I particularly love the parable of the "good Samaritan". It must have galled the Pharisees because the hero of the story was a hated Samaritan and the villains were self righteous Jews. Our neighbor is anyone who needs our assistance on an individual basis, not someone we need to set up a dedicated charity for.
Yes, I would have to agree.
But if you fellowship with those who are in Babylon the great, then you have not removed yourself from her.
This might be the time to explain to you why I visited the Uniting Church in the first place. It happened one night unexpectedly, that a photo of a church in my local area flashed in my mind as these words from Scripture came to me simultaneously:
"I can do all things through Christ who strengthens me." Philippians 4:13
My immediate response was to say, "I am willing Lord, if you want me to."

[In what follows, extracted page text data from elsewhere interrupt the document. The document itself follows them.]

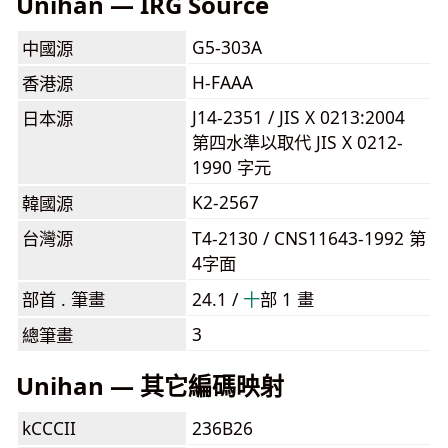
Unihan — IRG Source
G5-303A
中國源
H-FAAA
香港源
J14-2351 / JIS X 0213:2004
日本源
第四水準以取代 JIS X 0212-
1990 字元
K2-2567
韓國源
台灣源
T4-2130 / CNS11643-1992 第
4字面
部首 . 筆畫
24.1 /
⼗
部 1 畫
3
總筆畫
Unihan — 其它編碼映射
kCCCII
236B26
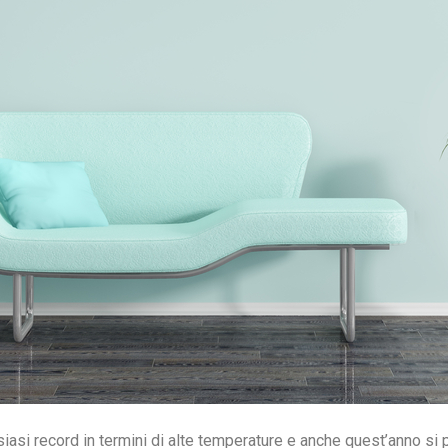
lsiasi record in termini di alte temperature e anche quest’anno s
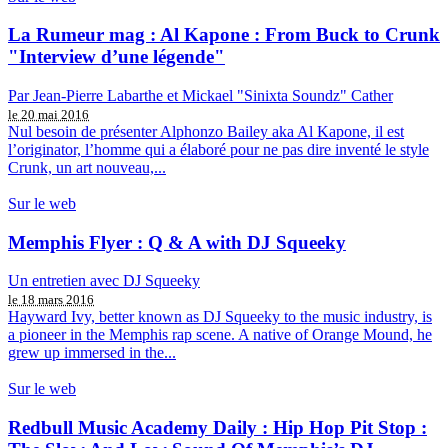
La Rumeur mag : Al Kapone : From Buck to Crunk
"Interview d’une légende"
Par Jean-Pierre Labarthe et Mickael "Sinixta Soundz" Cather
le 20 mai 2016
Nul besoin de présenter Alphonzo Bailey aka Al Kapone, il est
l’originator, l’homme qui a élaboré pour ne pas dire inventé le style
Crunk, un art nouveau,...
Sur le web
Memphis Flyer : Q & A with DJ Squeeky
Un entretien avec DJ Squeeky
le 18 mars 2016
Hayward Ivy, better known as DJ Squeeky to the music industry, is
a pioneer in the Memphis rap scene. A native of Orange Mound, he
grew up immersed in the...
Sur le web
Redbull Music Academy Daily : Hip Hop Pit Stop :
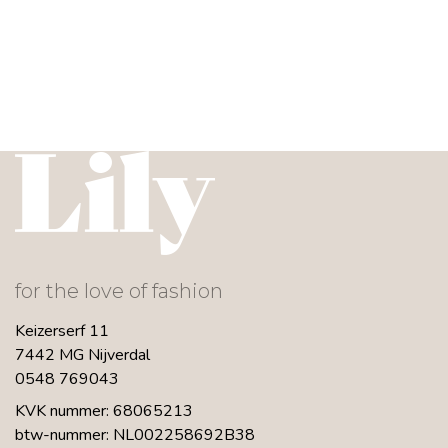
for the love of fashion
Keizerserf 11
7442 MG Nijverdal
0548 769043
KVK nummer: 68065213
btw-nummer: NL002258692B38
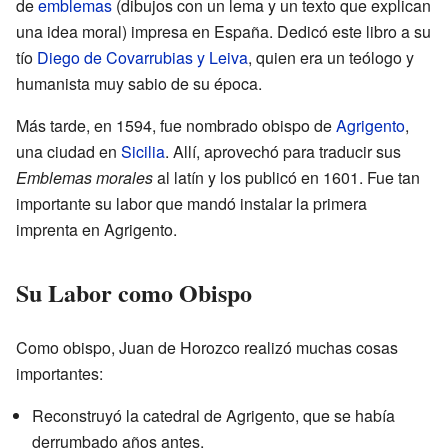
de
emblemas
(dibujos con un lema y un texto que explican
una idea moral) impresa en España. Dedicó este libro a su
tío
Diego de Covarrubias y Leiva
, quien era un teólogo y
humanista muy sabio de su época.
Más tarde, en 1594, fue nombrado obispo de
Agrigento
,
una ciudad en
Sicilia
. Allí, aprovechó para traducir sus
Emblemas morales
al latín y los publicó en 1601. Fue tan
importante su labor que mandó instalar la primera
imprenta en Agrigento.
Su Labor como Obispo
Como obispo, Juan de Horozco realizó muchas cosas
importantes:
Reconstruyó la catedral de Agrigento, que se había
derrumbado años antes.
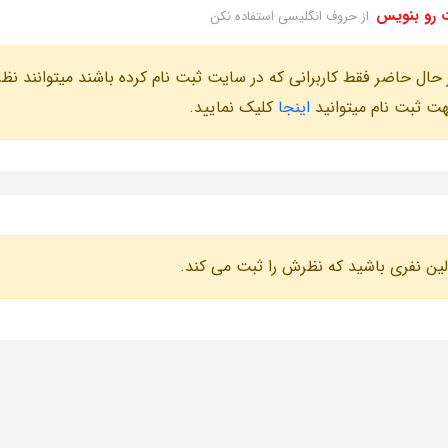
 رو بنویس
از حروف انگلیسی استفاده نکن
 حال حاضر فقط کاربرانی که در سایت ثبت نام کرده باشند میتوانند نظر
ت ثبت نام میتوانید
اینجا
کلیک نمایید.
لین نفری باشید که نظرش را ثبت می کند.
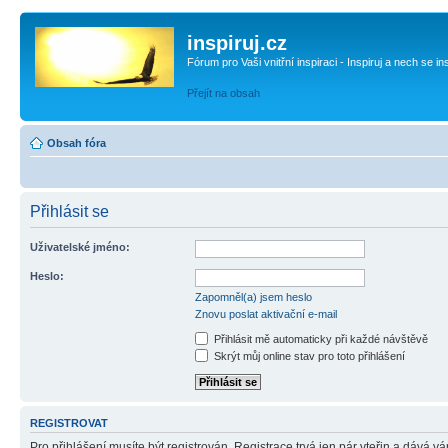
inspiruj.cz
Fórum pro Vaši vnitřní inspiraci - Inspiruj a nech se in
Přejít na obsah
Obsah fóra
Přihlásit se
Uživatelské jméno:
Heslo:
Zapomněl(a) jsem heslo
Znovu poslat aktivační e-mail
Přihlásit mě automaticky při každé návštěvě
Skrýt můj online stav pro toto přihlášení
REGISTROVAT
Pro přihlášení musíte být registrován. Registrace trvá jen pár vteřin a dává 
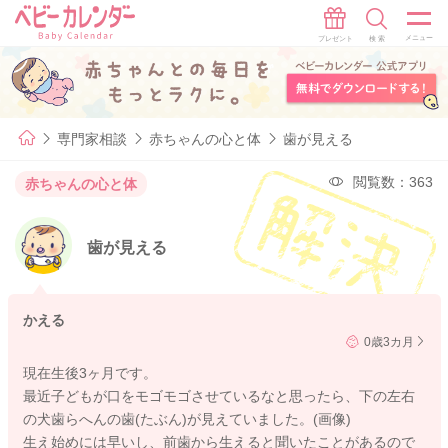
専門家相談
赤ちゃんの心と体
歯が見える
閲覧数：363
赤ちゃんの心と体
歯が見える
かえる
0歳3カ月
現在生後3ヶ月です。
最近子どもが口をモゴモゴさせているなと思ったら、下の左右
の犬歯らへんの歯(たぶん)が見えていました。(画像)
生え始めには早いし、前歯から生えると聞いたことがあるので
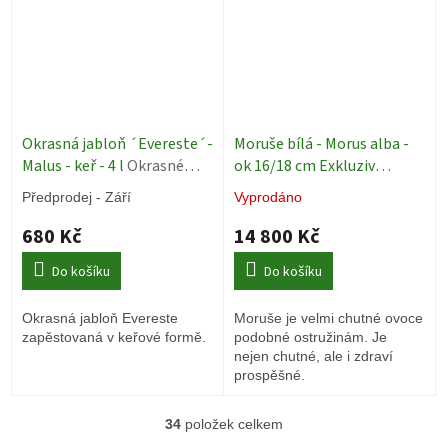
Okrasná jabloň ´Evereste´-
Moruše bílá - Morus alba -
Malus - keř - 4 l
Okrasné
ok 16/18 cm Exkluziv
stromy
Ovocné stromy
Předprodej - Září
Vyprodáno
680 Kč
14 800 Kč
Do košíku
Do košíku
Okrasná jabloň Evereste
Moruše je velmi chutné ovoce
zapěstovaná v keřové formě.
podobné ostružinám. Je
nejen chutné, ale i zdraví
prospěšné.
34
položek celkem
O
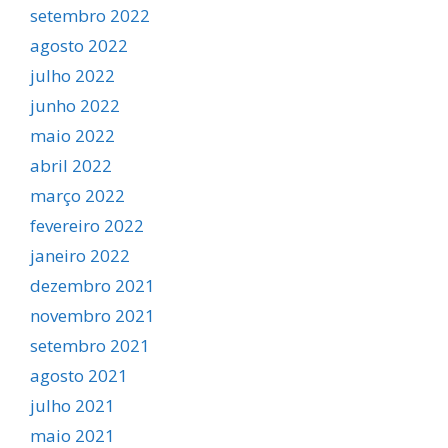
setembro 2022
agosto 2022
julho 2022
junho 2022
maio 2022
abril 2022
março 2022
fevereiro 2022
janeiro 2022
dezembro 2021
novembro 2021
setembro 2021
agosto 2021
julho 2021
maio 2021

So I went along the following Sunday, choosing not to assume why I was being called there. Anyway, long story short, for the most part I found the services quite beautiful but they're was one specific day that happened, that I have wondered ever since was the true reason why the Lord drew me there. And that was to forgive, to forgive all the Christians who I felt had failed me in the past, on my pursuit of healing, peace and reconciliation with God. This very private moment occurred in the bathroom of the Church, when I cried out to the Lord and said, "I forgive Lord, I forgive!"
Little did I know at the time that 2 services later would be the last time I visited that Church. Nearly every week since then I have asked the Lord, do you want me to go back there? Coz I am willing if you want me to! And each week, things have happened to make it almost impossible for me to go. Despite this I have remained ready and willing, to go where ever the Lord calls me. He has done it many times before, and I know He can and will do it again. I trust Him with my whole heart!